PROAN buys more than 80% of its corn and sorghum from the United States. They purchase DDGs from POET in South Dakota. PROAN is also a distributor for DDGs in Mexico.

With such an expansive livestock operation, they are processing and hauling a lot of feed every day. We were told they have 90 trucks and can load a truck with feed in 3 to 5 minutes and load 100 to 110 trucks per day. We were told that PROAN also provides services of transportation and storage of raw materials to other companies in the area.

In the laboratory we met Mario Alba Gallegas, Chemical Engineer who oversees testing of the raw materials/feed ingredients. He told us they take 20 samples from every train (100- 120 car train) and they keep those samples for 3 months.

The PROAN laboratory samples every load of sorghum.

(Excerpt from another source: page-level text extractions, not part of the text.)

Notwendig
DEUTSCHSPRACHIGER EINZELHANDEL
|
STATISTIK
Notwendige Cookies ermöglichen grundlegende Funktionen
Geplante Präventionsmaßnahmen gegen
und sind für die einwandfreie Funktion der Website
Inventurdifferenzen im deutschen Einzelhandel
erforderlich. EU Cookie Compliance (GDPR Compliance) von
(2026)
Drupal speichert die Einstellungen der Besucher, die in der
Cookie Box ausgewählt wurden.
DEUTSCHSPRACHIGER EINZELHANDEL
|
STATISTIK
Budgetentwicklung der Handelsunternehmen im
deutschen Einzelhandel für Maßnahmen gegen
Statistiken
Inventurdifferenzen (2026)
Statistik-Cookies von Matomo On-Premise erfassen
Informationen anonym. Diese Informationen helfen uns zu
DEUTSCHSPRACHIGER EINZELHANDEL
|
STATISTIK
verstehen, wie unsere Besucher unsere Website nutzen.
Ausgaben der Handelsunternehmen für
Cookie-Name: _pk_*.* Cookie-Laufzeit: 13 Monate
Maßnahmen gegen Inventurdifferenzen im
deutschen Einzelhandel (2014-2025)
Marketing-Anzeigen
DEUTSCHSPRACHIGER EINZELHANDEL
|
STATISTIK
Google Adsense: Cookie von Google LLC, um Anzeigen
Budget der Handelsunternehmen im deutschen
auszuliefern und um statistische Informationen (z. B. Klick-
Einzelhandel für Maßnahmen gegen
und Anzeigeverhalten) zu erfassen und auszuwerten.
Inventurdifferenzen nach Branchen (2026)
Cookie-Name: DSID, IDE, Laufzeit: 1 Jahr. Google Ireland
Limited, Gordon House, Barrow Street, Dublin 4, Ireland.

It was explained to participants in the USB See for Yourself program that PROAN designs and formulates feed rations which are programmed into the computer in the feed mill a week in advance for each of their farms. However those formulations are monitored and can be easily altered if the need arises.

The plant runs 16 hours per day – 2 eight-hour shifts – with 12 workers inside the plant. The plant operates 6 days per week. In total,Corporation Manager and Chief Veterinarian Alfredo Biecerra told me there are 35 to 40 workers at the plant if you include the “outside” workers such as gardeners.

This facility is modern, very clean, and appears to have a worker-friendly environment.